- EXERCISE DETAILS:
Reproduce the records word for word, from the first line to the line containing "so adhere to".

- Source records:
§ §

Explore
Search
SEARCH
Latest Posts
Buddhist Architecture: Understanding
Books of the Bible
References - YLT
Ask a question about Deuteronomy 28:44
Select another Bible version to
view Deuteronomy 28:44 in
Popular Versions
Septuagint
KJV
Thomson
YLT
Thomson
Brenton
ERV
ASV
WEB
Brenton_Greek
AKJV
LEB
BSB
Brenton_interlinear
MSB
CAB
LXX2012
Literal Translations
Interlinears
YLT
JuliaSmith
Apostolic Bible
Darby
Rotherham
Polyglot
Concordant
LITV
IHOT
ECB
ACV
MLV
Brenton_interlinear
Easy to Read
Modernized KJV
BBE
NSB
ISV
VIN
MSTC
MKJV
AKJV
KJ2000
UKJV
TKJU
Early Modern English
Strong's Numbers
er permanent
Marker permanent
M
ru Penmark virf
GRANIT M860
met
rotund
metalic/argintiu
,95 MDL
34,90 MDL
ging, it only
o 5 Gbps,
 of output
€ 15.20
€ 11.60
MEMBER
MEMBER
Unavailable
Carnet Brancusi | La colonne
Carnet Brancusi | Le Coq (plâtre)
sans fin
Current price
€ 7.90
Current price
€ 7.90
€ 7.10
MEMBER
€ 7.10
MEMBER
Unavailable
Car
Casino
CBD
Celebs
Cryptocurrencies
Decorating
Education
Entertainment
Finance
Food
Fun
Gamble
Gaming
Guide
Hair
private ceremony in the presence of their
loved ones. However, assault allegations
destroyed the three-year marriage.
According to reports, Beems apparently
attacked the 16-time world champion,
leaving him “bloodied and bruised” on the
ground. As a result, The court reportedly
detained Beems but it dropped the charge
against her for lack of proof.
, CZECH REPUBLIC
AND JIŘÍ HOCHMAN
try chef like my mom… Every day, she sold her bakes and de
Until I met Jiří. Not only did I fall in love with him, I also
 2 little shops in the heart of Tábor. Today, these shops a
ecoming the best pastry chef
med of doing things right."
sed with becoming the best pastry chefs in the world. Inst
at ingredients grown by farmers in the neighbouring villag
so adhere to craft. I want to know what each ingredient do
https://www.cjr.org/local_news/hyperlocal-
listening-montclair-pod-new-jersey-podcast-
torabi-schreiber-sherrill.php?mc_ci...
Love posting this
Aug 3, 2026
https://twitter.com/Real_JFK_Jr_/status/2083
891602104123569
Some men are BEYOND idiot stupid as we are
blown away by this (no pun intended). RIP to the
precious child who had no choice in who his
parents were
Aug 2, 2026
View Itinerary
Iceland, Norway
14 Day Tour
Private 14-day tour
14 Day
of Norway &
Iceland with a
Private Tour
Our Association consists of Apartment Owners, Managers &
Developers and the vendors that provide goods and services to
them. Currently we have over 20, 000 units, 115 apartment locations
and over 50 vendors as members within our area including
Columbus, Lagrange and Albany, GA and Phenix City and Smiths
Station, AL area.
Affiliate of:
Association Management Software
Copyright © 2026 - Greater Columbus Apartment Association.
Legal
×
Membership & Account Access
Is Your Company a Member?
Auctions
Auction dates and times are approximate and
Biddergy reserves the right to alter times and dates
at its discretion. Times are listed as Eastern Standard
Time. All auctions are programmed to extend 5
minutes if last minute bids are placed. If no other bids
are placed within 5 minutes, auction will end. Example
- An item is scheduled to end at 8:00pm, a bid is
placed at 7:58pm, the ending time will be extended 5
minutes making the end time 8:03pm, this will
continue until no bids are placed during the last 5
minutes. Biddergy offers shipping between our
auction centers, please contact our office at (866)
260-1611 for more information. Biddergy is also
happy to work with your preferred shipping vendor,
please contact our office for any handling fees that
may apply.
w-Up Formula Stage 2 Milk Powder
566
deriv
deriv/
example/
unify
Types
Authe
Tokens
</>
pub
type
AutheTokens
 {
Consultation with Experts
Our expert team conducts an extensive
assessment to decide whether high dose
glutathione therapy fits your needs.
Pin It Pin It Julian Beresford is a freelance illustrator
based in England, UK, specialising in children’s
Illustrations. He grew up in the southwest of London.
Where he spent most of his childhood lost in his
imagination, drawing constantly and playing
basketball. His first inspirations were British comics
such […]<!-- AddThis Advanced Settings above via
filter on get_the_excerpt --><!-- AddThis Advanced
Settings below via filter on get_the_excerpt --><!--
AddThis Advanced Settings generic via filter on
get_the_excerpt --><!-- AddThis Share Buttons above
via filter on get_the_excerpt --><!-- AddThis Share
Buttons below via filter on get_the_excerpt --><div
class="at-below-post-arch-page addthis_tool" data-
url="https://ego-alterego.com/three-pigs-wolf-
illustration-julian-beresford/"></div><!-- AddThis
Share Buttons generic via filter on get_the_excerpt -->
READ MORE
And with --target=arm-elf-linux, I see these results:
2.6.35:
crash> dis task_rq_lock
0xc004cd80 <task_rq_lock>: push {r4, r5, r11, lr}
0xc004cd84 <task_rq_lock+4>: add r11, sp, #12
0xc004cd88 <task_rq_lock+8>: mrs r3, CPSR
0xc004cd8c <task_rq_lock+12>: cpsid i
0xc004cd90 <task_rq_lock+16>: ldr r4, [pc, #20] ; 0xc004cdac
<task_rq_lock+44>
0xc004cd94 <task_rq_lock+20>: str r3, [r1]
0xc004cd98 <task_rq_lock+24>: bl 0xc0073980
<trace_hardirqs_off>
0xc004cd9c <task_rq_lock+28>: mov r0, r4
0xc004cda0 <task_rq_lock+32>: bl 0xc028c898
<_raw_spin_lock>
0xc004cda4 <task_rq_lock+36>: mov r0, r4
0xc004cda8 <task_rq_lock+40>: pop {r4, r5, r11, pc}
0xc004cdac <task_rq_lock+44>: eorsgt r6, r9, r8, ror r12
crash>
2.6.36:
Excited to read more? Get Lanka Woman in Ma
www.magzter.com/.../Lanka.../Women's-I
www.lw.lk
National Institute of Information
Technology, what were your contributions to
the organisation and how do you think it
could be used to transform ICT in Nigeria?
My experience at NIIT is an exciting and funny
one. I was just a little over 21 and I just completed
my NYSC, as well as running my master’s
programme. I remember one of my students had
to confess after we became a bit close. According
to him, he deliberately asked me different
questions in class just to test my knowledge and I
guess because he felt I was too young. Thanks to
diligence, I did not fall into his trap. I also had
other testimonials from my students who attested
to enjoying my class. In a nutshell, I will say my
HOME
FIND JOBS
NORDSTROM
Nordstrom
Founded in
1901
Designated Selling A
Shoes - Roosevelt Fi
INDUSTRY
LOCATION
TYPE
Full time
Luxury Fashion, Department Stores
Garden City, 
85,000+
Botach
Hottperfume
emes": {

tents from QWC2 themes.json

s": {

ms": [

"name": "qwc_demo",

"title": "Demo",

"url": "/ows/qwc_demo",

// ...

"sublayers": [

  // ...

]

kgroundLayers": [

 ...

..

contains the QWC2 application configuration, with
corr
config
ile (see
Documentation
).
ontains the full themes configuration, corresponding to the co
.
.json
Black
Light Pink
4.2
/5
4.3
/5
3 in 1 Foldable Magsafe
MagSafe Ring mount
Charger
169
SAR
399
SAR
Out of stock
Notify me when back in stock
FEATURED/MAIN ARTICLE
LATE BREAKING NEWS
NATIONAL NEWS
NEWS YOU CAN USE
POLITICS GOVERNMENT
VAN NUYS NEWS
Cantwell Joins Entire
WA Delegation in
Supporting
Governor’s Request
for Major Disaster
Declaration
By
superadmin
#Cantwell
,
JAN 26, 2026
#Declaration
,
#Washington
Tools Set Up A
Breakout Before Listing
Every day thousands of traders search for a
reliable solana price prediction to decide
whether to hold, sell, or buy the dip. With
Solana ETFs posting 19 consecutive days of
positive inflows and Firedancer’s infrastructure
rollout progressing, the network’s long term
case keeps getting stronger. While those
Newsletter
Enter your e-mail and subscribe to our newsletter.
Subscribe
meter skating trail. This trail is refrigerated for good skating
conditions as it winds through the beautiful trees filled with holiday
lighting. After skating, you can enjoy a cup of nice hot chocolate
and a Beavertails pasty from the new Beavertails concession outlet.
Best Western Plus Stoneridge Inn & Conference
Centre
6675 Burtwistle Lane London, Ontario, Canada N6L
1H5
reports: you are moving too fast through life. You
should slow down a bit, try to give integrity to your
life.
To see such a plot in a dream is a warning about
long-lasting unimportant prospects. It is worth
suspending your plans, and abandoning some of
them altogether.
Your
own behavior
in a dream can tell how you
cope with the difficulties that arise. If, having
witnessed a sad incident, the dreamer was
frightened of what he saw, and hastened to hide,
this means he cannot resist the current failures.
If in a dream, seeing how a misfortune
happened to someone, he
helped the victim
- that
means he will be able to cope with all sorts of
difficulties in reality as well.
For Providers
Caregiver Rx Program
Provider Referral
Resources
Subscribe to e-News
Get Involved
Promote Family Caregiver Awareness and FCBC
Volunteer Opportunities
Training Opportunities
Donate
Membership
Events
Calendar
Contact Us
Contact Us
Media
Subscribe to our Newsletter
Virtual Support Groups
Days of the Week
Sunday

§ §

- RESULT OF THE EXERCISE:
Explore
Search
SEARCH
Latest Posts
Buddhist Architecture: Understanding
Books of the Bible
References - YLT
Ask a question about Deuteronomy 28:44
Select another Bible version to
view Deuteronomy 28:44 in
Popular Versions
Septuagint
KJV
Thomson
YLT
Thomson
Brenton
ERV
ASV
WEB
Brenton_Greek
AKJV
LEB
BSB
Brenton_interlinear
MSB
CAB
LXX2012
Literal Translations
Interlinears
YLT
JuliaSmith
Apostolic Bible
Darby
Rotherham
Polyglot
Concordant
LITV
IHOT
ECB
ACV
MLV
Brenton_interlinear
Easy to Read
Modernized KJV
BBE
NSB
ISV
VIN
MSTC
MKJV
AKJV
KJ2000
UKJV
TKJU
Early Modern English
Strong's Numbers
er permanent
Marker permanent
M
ru Penmark virf
GRANIT M860
met
rotund
metalic/argintiu
,95 MDL
34,90 MDL
ging, it only
o 5 Gbps,
 of output
€ 15.20
€ 11.60
MEMBER
MEMBER
Unavailable
Carnet Brancusi | La colonne
Carnet Brancusi | Le Coq (plâtre)
sans fin
Current price
€ 7.90
Current price
€ 7.90
€ 7.10
MEMBER
€ 7.10
MEMBER
Unavailable
Car
Casino
CBD
Celebs
Cryptocurrencies
Decorating
Education
Entertainment
Finance
Food
Fun
Gamble
Gaming
Guide
Hair
private ceremony in the presence of their
loved ones. However, assault allegations
destroyed the three-year marriage.
According to reports, Beems apparently
attacked the 16-time world champion,
leaving him “bloodied and bruised” on the
ground. As a result, The court reportedly
detained Beems but it dropped the charge
against her for lack of proof.
, CZECH REPUBLIC
AND JIŘÍ HOCHMAN
try chef like my mom… Every day, she sold her bakes and de
Until I met Jiří. Not only did I fall in love with him, I also
 2 little shops in the heart of Tábor. Today, these shops a
ecoming the best pastry chef
med of doing things right."
sed with becoming the best pastry chefs in the world. Inst
at ingredients grown by farmers in the neighbouring villag
so adhere to craft. I want to know what each ingredient do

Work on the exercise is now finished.